This is our favourite summer dinner on a hot evening. Perfect for a beach picnic or to have on the patio with a cold drink.

Ingredients:

Leftover basmati rice
Red cabbage cut into thin strips (or bite size pieces of greens like kale or romaine)
Cucumber cut into thin strips
Sliced avocado
Pickled pink ginger slices
Dried seaweed pieces
Gamashio (or roasted sesame seeds)
Pickled three bean salad
Chipotle Garlic Aioli (combine vegan mayo, roasted garlic powder, & frank’s red hot sauce)

Instructions:

  1. Prep the veggies and set aside.
  2. Prep the chipotle aioli by whisking together a couple tablespoons of vegan mayo with hot sauce and roasted garlic powder, to taste.
  3. Microwave about half to one cup of leftover basmati rice, depending on how hungry you are, in a large bowl for 30 seconds till just warmed but not hot.
  4. Layer the red cabbage or greens, cucumber, avocado, and bean salad on the rice.
  5. Garnish with gamashio (or roasted sesame seeds), pickled pink ginger, and dried seaweed.
  6. Drizzle the aioli over the top, toss the salad lightly, and dig in!

DATA EXTRACTS:
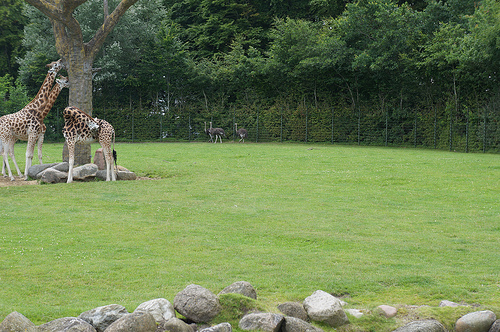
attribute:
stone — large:
[455, 306, 498, 331]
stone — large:
[437, 299, 474, 317]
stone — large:
[301, 290, 347, 322]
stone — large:
[177, 281, 225, 322]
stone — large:
[227, 279, 259, 304]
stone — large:
[134, 295, 177, 332]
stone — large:
[36, 315, 102, 331]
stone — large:
[239, 307, 287, 332]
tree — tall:
[427, 4, 492, 151]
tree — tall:
[385, 3, 435, 149]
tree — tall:
[348, 3, 411, 144]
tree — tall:
[282, 11, 339, 141]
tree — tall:
[179, 0, 258, 143]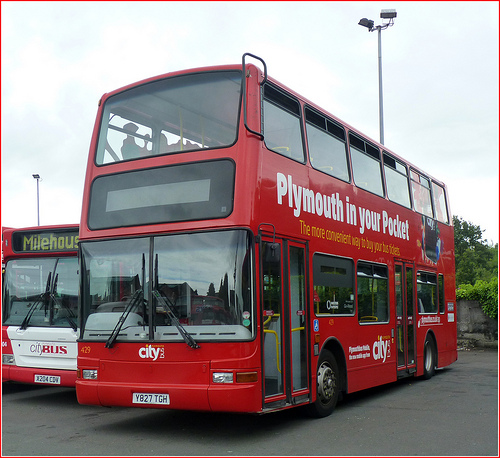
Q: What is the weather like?
A: It is cloudy.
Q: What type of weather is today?
A: It is cloudy.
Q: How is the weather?
A: It is cloudy.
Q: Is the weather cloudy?
A: Yes, it is cloudy.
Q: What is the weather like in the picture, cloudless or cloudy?
A: It is cloudy.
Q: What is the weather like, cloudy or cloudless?
A: It is cloudy.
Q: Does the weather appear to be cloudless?
A: No, it is cloudy.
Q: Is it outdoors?
A: Yes, it is outdoors.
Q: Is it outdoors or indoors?
A: It is outdoors.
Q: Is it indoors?
A: No, it is outdoors.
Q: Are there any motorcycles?
A: No, there are no motorcycles.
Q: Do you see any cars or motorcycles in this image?
A: No, there are no motorcycles or cars.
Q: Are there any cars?
A: No, there are no cars.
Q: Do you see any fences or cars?
A: No, there are no cars or fences.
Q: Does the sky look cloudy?
A: Yes, the sky is cloudy.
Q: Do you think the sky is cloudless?
A: No, the sky is cloudy.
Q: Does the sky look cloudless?
A: No, the sky is cloudy.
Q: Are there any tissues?
A: No, there are no tissues.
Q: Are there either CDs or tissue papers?
A: No, there are no tissue papers or cds.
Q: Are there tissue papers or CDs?
A: No, there are no tissue papers or cds.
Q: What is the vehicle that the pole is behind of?
A: The vehicle is a bus.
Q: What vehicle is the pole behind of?
A: The pole is behind the bus.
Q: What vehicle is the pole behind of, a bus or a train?
A: The pole is behind a bus.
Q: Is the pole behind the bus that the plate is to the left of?
A: Yes, the pole is behind the bus.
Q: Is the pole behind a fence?
A: No, the pole is behind the bus.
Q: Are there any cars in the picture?
A: No, there are no cars.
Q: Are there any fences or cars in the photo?
A: No, there are no cars or fences.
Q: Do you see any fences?
A: No, there are no fences.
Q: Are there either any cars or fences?
A: No, there are no fences or cars.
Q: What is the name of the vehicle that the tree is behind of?
A: The vehicle is a bus.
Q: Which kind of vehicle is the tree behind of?
A: The tree is behind the bus.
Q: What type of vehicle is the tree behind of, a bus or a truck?
A: The tree is behind a bus.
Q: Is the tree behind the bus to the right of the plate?
A: Yes, the tree is behind the bus.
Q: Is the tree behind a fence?
A: No, the tree is behind the bus.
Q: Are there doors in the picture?
A: Yes, there is a door.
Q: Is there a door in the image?
A: Yes, there is a door.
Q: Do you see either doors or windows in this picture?
A: Yes, there is a door.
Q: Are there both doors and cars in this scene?
A: No, there is a door but no cars.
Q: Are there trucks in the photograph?
A: No, there are no trucks.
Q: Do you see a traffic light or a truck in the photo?
A: No, there are no trucks or traffic lights.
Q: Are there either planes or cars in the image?
A: No, there are no cars or planes.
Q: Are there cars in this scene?
A: No, there are no cars.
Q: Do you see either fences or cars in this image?
A: No, there are no cars or fences.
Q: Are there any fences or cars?
A: No, there are no cars or fences.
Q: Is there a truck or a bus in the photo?
A: Yes, there is a bus.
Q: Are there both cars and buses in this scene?
A: No, there is a bus but no cars.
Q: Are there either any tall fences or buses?
A: Yes, there is a tall bus.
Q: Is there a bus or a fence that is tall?
A: Yes, the bus is tall.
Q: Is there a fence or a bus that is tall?
A: Yes, the bus is tall.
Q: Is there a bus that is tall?
A: Yes, there is a tall bus.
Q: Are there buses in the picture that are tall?
A: Yes, there is a bus that is tall.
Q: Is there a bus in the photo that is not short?
A: Yes, there is a tall bus.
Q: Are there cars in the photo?
A: No, there are no cars.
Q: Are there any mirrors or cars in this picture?
A: No, there are no cars or mirrors.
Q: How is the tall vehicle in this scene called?
A: The vehicle is a bus.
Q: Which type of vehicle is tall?
A: The vehicle is a bus.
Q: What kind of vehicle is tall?
A: The vehicle is a bus.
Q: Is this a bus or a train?
A: This is a bus.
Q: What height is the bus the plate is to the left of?
A: The bus is tall.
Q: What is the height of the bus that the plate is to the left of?
A: The bus is tall.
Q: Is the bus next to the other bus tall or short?
A: The bus is tall.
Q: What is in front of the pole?
A: The bus is in front of the pole.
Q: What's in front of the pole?
A: The bus is in front of the pole.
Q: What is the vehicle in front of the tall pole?
A: The vehicle is a bus.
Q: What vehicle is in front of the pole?
A: The vehicle is a bus.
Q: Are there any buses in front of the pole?
A: Yes, there is a bus in front of the pole.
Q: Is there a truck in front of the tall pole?
A: No, there is a bus in front of the pole.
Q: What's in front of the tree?
A: The bus is in front of the tree.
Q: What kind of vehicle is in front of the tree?
A: The vehicle is a bus.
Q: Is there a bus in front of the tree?
A: Yes, there is a bus in front of the tree.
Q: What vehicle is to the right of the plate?
A: The vehicle is a bus.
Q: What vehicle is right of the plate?
A: The vehicle is a bus.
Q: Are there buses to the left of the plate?
A: No, the bus is to the right of the plate.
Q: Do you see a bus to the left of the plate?
A: No, the bus is to the right of the plate.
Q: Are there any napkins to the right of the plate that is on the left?
A: No, there is a bus to the right of the plate.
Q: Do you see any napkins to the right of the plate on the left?
A: No, there is a bus to the right of the plate.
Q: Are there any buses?
A: Yes, there is a bus.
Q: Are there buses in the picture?
A: Yes, there is a bus.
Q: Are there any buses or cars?
A: Yes, there is a bus.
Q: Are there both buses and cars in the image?
A: No, there is a bus but no cars.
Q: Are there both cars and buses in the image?
A: No, there is a bus but no cars.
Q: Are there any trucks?
A: No, there are no trucks.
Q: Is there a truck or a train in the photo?
A: No, there are no trucks or trains.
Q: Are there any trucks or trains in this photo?
A: No, there are no trucks or trains.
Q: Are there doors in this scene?
A: Yes, there is a door.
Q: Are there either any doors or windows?
A: Yes, there is a door.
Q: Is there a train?
A: No, there are no trains.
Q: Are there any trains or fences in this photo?
A: No, there are no trains or fences.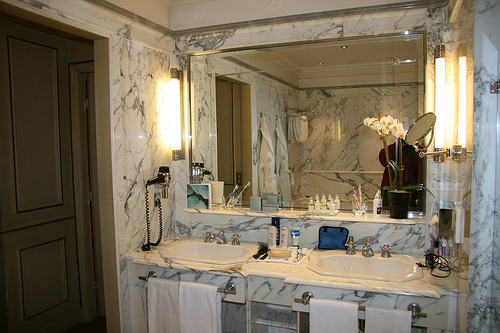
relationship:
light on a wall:
[168, 67, 182, 161] [112, 55, 147, 174]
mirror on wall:
[187, 33, 427, 220] [115, 5, 495, 252]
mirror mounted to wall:
[190, 57, 435, 226] [109, 44, 189, 328]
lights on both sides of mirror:
[152, 46, 484, 172] [193, 52, 455, 205]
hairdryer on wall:
[130, 157, 185, 244] [115, 42, 180, 253]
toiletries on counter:
[263, 213, 300, 259] [155, 230, 448, 295]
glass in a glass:
[222, 170, 253, 215] [351, 181, 367, 219]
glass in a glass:
[361, 188, 362, 195] [351, 181, 367, 219]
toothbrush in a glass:
[232, 176, 249, 192] [351, 181, 367, 219]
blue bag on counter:
[313, 225, 351, 250] [128, 234, 466, 299]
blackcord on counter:
[416, 238, 456, 278] [135, 230, 452, 317]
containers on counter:
[260, 212, 303, 252] [128, 234, 466, 299]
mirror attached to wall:
[403, 112, 435, 144] [468, 77, 483, 307]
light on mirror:
[165, 68, 185, 161] [187, 33, 427, 220]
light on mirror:
[431, 39, 451, 163] [187, 33, 427, 220]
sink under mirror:
[165, 224, 307, 272] [217, 41, 498, 231]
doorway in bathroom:
[0, 3, 105, 328] [4, 0, 496, 329]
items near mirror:
[422, 204, 468, 279] [185, 50, 428, 220]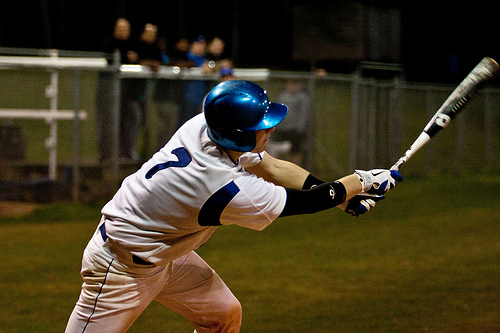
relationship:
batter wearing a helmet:
[65, 55, 499, 333] [199, 74, 288, 154]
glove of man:
[350, 164, 397, 196] [68, 81, 402, 331]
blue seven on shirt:
[146, 146, 191, 180] [63, 76, 399, 331]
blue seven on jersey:
[146, 146, 191, 180] [95, 108, 290, 262]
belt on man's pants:
[80, 224, 191, 263] [63, 228, 242, 333]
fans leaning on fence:
[108, 8, 239, 82] [0, 52, 483, 218]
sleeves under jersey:
[278, 175, 345, 216] [140, 126, 254, 233]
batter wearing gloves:
[118, 73, 349, 278] [349, 159, 406, 207]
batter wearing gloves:
[65, 55, 499, 333] [339, 162, 410, 222]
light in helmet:
[236, 80, 281, 136] [191, 70, 292, 152]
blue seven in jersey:
[146, 146, 191, 180] [98, 114, 292, 271]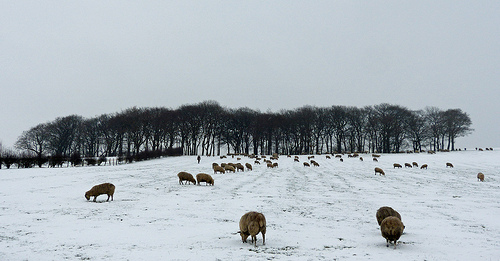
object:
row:
[14, 100, 474, 158]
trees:
[17, 117, 60, 165]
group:
[212, 159, 254, 176]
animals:
[176, 171, 196, 186]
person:
[196, 155, 201, 165]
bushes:
[1, 152, 18, 169]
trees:
[435, 107, 473, 155]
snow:
[7, 151, 499, 259]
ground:
[3, 151, 497, 259]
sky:
[1, 1, 498, 148]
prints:
[267, 170, 353, 207]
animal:
[231, 211, 268, 245]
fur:
[239, 210, 263, 234]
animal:
[83, 182, 117, 202]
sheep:
[195, 173, 214, 185]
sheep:
[178, 171, 196, 184]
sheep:
[374, 167, 387, 176]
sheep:
[476, 172, 485, 180]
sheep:
[379, 216, 406, 247]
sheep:
[377, 206, 402, 224]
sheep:
[303, 162, 310, 167]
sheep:
[446, 162, 454, 167]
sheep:
[420, 164, 428, 170]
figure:
[196, 155, 201, 164]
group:
[249, 151, 320, 168]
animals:
[312, 160, 321, 169]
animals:
[403, 149, 414, 154]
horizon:
[3, 148, 498, 160]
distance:
[3, 125, 496, 162]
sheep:
[373, 158, 379, 162]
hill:
[23, 137, 499, 199]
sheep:
[326, 156, 332, 159]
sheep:
[393, 163, 403, 169]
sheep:
[403, 163, 411, 169]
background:
[2, 95, 499, 185]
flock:
[68, 142, 497, 244]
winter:
[1, 3, 498, 257]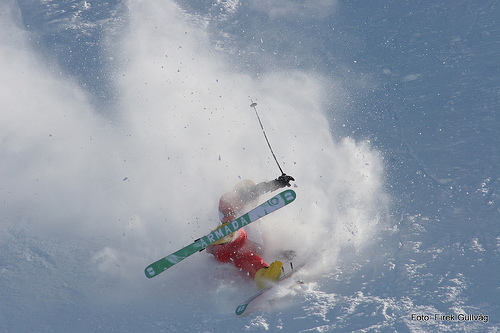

YOUR TASKS:
1. Answer these about the recipe:
(a) For how long is the leftover basmati rice microwaved?
(b) What can be used in place of gamashio?
(c) What three things are combined to make the Chipotle Garlic Aioli?
2. Print the stretch of the recipe from "Pickled three bean" through "and dig in!".

ANSWERS PROVIDED:
1.
(a) 30 seconds
(b) Roasted sesame seeds
(c) Vegan mayo, roasted garlic powder, and Frank's Red Hot sauce

2.
Pickled three bean salad
Chipotle Garlic Aioli (combine vegan mayo, roasted garlic powder, & frank’s red hot sauce)

Instructions:

  1. Prep the veggies and set aside.
  2. Prep the chipotle aioli by whisking together a couple tablespoons of vegan mayo with hot sauce and roasted garlic powder, to taste.
  3. Microwave about half to one cup of leftover basmati rice, depending on how hungry you are, in a large bowl for 30 seconds till just warmed but not hot.
  4. Layer the red cabbage or greens, cucumber, avocado, and bean salad on the rice.
  5. Garnish with gamashio (or roasted sesame seeds), pickled pink ginger, and dried seaweed.
  6. Drizzle the aioli over the top, toss the salad lightly, and dig in!